TASK: Report the number of lines in the material below that contain "size", without any other words.

GIVEN INFORMATION:
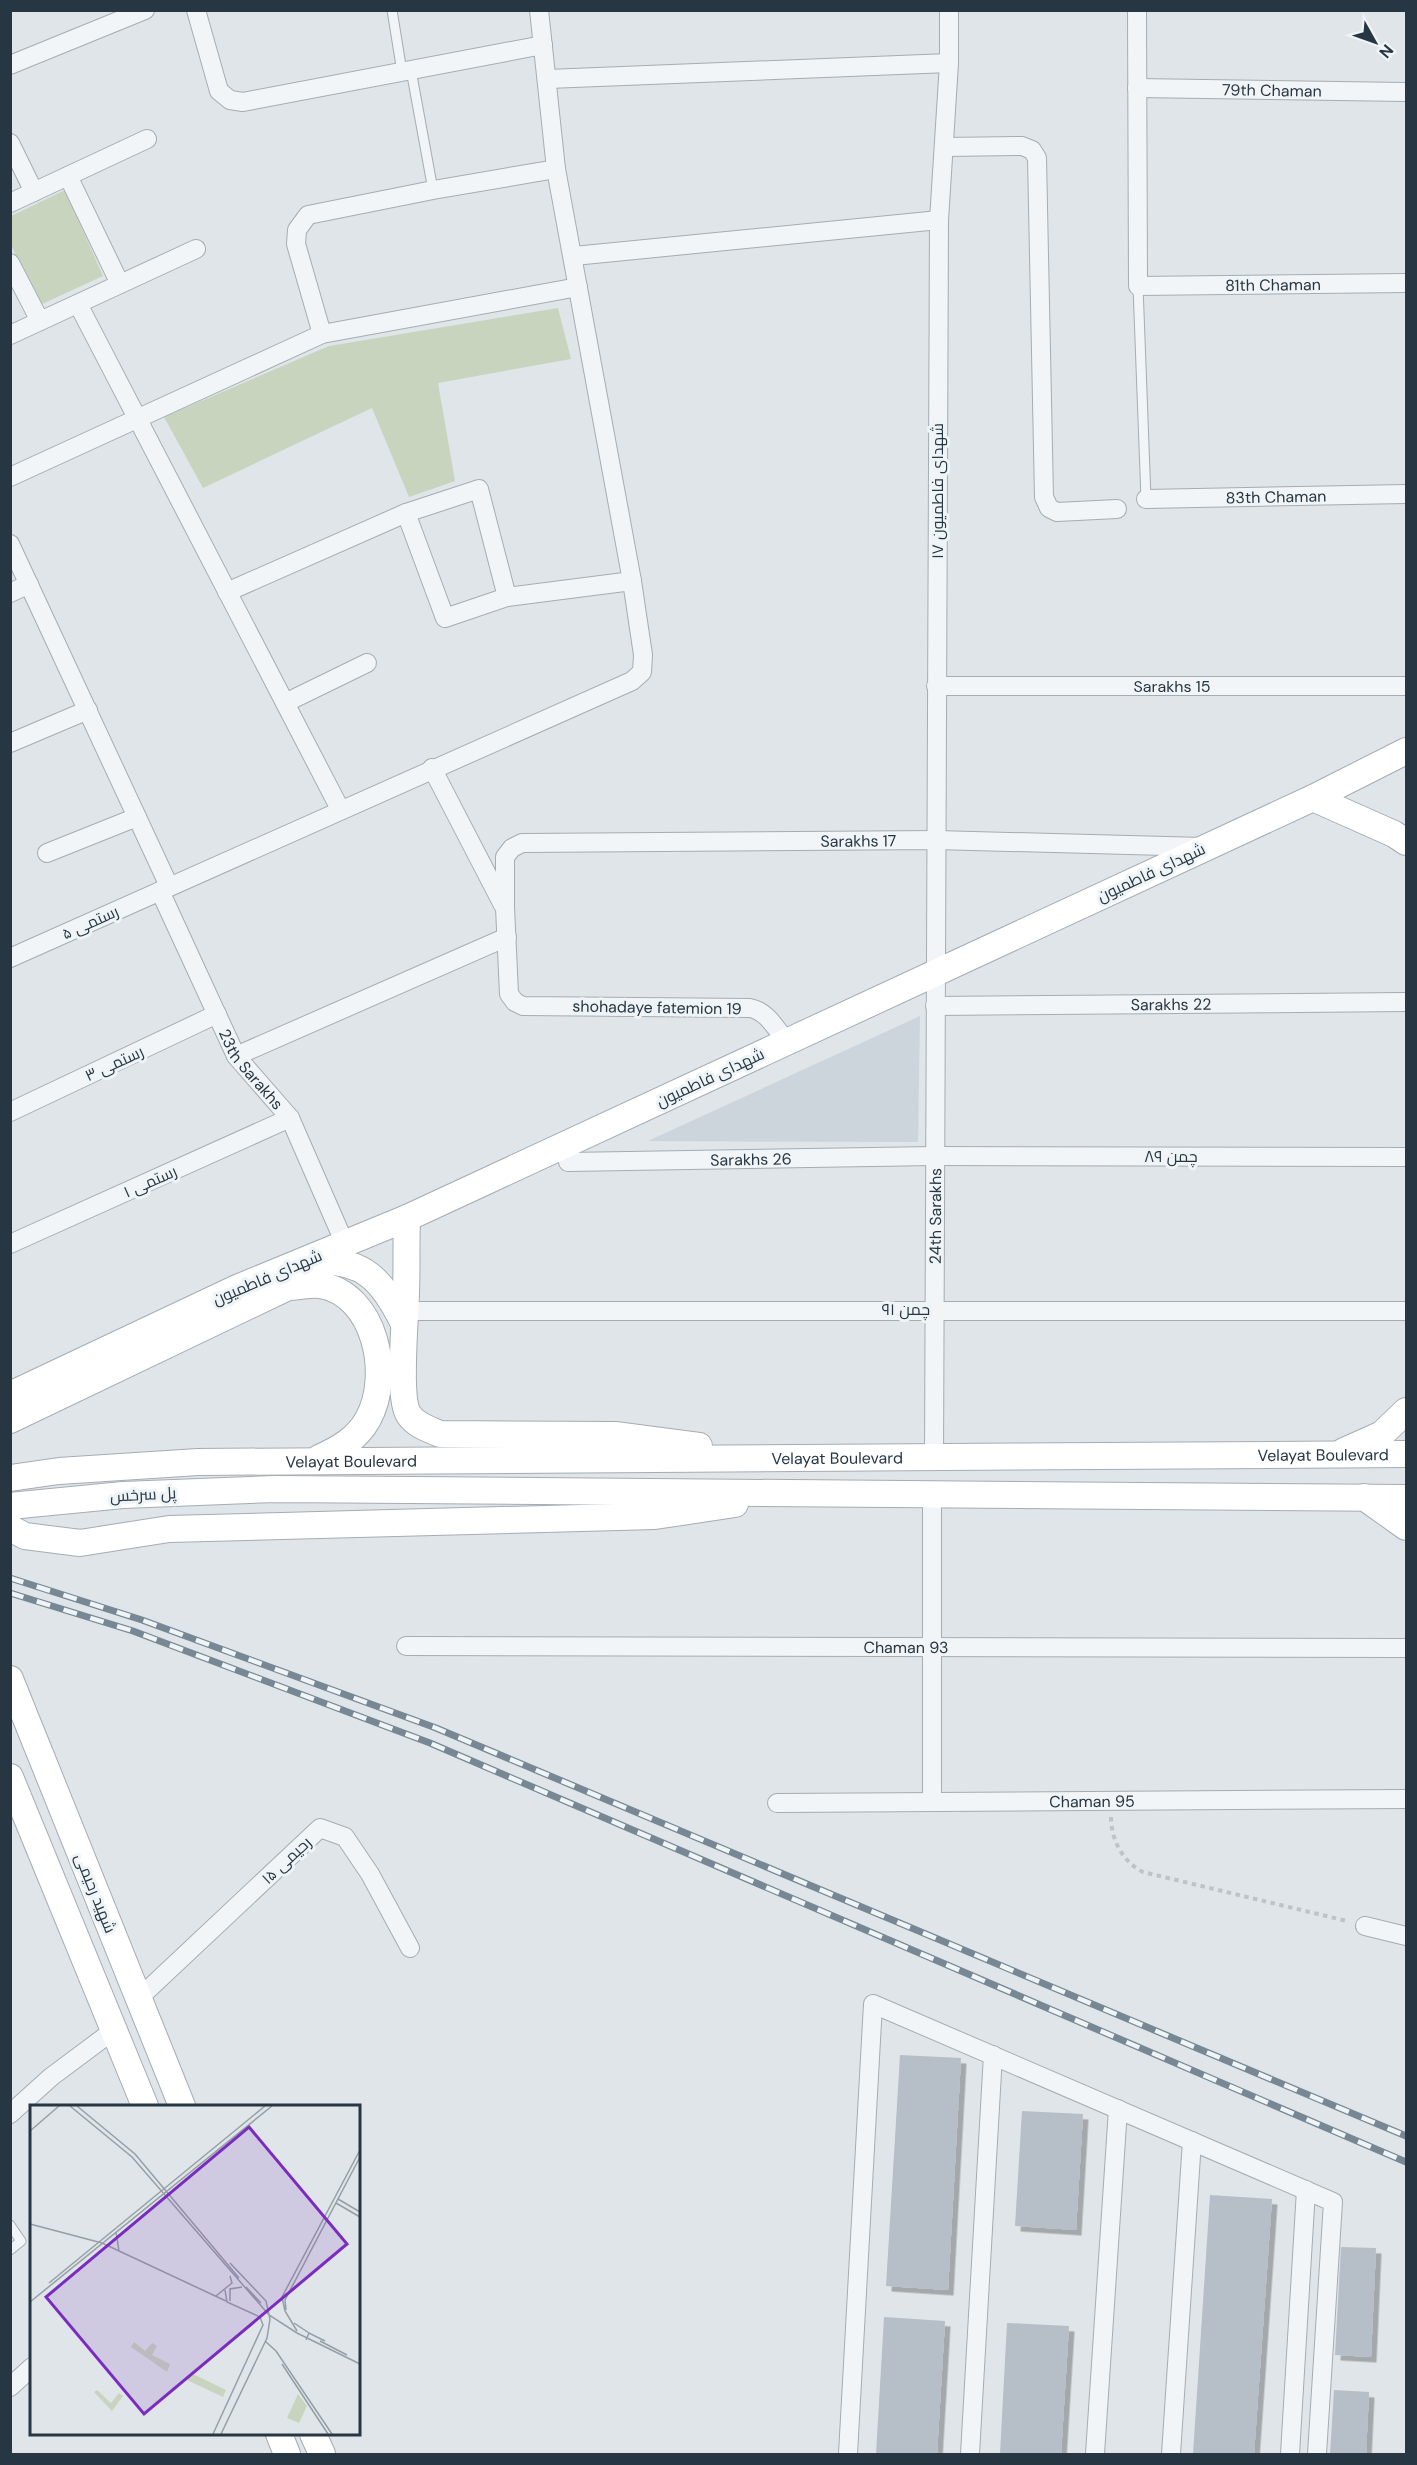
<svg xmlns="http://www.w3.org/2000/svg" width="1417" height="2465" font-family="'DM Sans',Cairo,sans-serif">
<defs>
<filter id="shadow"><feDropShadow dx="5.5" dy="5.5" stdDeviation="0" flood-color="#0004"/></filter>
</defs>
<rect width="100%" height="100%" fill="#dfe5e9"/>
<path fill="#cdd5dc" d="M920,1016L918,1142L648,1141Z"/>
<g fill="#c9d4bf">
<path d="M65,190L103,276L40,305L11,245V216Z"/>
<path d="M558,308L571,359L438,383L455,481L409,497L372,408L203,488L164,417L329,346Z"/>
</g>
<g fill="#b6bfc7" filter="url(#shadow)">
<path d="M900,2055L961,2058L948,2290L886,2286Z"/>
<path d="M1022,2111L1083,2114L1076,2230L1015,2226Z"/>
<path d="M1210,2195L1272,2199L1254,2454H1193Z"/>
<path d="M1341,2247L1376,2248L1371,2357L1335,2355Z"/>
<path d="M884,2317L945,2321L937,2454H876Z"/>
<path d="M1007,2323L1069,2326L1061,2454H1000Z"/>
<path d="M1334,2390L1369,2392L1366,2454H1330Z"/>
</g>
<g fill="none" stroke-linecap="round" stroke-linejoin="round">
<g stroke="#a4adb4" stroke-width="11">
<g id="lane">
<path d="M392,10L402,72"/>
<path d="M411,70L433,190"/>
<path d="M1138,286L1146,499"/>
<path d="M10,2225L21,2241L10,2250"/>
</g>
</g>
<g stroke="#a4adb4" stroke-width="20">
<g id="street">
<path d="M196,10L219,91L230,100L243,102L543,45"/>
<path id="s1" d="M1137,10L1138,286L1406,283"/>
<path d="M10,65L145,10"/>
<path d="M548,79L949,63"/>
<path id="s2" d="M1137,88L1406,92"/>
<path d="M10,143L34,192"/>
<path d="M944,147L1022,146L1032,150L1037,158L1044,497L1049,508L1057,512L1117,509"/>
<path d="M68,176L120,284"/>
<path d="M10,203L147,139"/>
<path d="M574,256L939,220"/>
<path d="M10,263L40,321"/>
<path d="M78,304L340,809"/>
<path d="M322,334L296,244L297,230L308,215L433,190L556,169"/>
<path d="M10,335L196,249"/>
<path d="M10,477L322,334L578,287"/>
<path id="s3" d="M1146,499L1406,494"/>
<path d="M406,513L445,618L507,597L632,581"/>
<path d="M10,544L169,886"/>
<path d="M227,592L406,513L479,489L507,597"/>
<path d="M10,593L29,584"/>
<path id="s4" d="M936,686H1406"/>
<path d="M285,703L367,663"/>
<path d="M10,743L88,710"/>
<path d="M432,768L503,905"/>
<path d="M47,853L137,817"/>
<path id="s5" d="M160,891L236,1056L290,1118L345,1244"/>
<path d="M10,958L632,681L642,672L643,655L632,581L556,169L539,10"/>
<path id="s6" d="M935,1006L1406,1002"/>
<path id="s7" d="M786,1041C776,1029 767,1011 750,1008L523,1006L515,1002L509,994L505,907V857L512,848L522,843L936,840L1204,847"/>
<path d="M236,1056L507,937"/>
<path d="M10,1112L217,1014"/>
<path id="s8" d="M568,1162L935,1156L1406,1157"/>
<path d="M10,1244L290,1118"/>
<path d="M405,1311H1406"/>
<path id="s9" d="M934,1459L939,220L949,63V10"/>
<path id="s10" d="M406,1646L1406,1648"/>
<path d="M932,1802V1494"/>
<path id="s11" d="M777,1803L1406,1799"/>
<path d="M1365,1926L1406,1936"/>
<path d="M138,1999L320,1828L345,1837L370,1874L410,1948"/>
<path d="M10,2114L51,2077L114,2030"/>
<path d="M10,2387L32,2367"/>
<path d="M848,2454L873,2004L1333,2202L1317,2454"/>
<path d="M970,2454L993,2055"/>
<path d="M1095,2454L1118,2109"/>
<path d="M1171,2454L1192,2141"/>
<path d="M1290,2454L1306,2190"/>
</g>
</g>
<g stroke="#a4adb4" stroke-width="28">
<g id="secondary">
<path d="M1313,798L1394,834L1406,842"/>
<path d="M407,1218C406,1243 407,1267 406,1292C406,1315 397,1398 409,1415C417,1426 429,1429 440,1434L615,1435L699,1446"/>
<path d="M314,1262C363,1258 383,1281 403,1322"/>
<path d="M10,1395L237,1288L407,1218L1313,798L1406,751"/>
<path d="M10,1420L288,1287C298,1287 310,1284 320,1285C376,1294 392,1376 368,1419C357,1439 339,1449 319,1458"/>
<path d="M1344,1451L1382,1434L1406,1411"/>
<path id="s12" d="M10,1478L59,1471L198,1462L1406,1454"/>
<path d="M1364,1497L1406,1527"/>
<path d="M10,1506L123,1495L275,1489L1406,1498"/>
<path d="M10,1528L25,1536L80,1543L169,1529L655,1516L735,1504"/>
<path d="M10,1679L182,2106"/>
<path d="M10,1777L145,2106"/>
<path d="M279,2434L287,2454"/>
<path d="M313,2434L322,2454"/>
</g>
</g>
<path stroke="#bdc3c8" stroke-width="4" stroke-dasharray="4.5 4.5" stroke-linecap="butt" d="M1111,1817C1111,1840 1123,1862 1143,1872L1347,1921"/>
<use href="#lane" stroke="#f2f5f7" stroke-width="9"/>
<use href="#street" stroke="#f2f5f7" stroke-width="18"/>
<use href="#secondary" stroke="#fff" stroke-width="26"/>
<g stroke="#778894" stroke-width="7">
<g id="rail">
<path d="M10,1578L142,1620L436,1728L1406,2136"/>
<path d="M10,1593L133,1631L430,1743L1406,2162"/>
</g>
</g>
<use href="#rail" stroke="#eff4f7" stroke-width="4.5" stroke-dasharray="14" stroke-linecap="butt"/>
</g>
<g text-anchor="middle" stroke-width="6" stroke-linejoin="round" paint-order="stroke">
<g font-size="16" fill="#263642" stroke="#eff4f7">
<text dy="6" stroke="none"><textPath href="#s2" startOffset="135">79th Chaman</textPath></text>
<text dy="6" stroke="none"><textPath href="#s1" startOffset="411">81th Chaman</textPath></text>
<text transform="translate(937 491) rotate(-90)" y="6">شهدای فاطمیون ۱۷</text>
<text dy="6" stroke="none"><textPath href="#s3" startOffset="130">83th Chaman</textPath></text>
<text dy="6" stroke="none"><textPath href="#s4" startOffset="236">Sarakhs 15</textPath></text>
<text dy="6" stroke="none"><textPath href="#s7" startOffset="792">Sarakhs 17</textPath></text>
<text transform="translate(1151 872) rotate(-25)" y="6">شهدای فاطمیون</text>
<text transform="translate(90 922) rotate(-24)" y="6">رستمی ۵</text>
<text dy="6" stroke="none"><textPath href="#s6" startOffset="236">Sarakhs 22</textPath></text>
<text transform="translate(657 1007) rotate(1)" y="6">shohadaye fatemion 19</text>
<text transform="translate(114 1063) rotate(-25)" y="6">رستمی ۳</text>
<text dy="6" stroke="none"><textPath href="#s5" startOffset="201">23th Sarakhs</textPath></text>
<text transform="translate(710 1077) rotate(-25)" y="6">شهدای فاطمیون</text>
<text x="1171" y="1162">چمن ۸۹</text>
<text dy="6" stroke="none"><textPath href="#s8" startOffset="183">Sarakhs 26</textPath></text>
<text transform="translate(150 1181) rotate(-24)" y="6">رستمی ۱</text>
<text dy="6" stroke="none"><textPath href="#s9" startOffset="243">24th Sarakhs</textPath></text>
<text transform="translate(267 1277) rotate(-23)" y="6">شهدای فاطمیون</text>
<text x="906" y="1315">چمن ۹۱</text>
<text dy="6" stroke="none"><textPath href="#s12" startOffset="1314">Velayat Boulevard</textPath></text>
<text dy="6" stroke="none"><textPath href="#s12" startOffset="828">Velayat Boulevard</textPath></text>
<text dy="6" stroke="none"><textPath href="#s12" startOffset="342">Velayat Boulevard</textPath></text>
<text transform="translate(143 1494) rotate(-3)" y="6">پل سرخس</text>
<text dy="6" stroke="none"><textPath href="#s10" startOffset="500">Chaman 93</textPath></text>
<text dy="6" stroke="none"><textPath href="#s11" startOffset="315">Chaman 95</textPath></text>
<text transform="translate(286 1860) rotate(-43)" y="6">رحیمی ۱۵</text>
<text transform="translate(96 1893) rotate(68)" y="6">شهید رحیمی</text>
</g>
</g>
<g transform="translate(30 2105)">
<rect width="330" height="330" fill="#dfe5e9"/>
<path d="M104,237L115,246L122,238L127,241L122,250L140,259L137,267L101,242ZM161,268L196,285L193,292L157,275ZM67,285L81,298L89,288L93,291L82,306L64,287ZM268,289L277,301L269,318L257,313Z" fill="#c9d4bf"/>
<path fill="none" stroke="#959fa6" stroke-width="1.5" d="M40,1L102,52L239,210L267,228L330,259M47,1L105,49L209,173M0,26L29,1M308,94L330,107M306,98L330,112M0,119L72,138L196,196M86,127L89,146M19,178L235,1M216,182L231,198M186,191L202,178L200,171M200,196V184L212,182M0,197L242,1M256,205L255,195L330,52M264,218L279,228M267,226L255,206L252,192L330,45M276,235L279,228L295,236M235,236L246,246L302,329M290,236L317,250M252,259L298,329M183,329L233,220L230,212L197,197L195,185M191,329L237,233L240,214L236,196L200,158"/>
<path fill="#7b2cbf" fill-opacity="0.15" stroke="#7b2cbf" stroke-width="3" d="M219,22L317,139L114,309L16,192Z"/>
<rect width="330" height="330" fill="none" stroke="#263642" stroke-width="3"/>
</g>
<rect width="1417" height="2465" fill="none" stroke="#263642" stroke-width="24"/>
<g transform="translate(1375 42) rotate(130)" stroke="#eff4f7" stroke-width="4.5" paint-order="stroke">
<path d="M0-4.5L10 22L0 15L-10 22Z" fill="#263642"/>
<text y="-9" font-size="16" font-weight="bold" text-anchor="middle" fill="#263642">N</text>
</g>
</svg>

EXERCISE RESPONSE: 2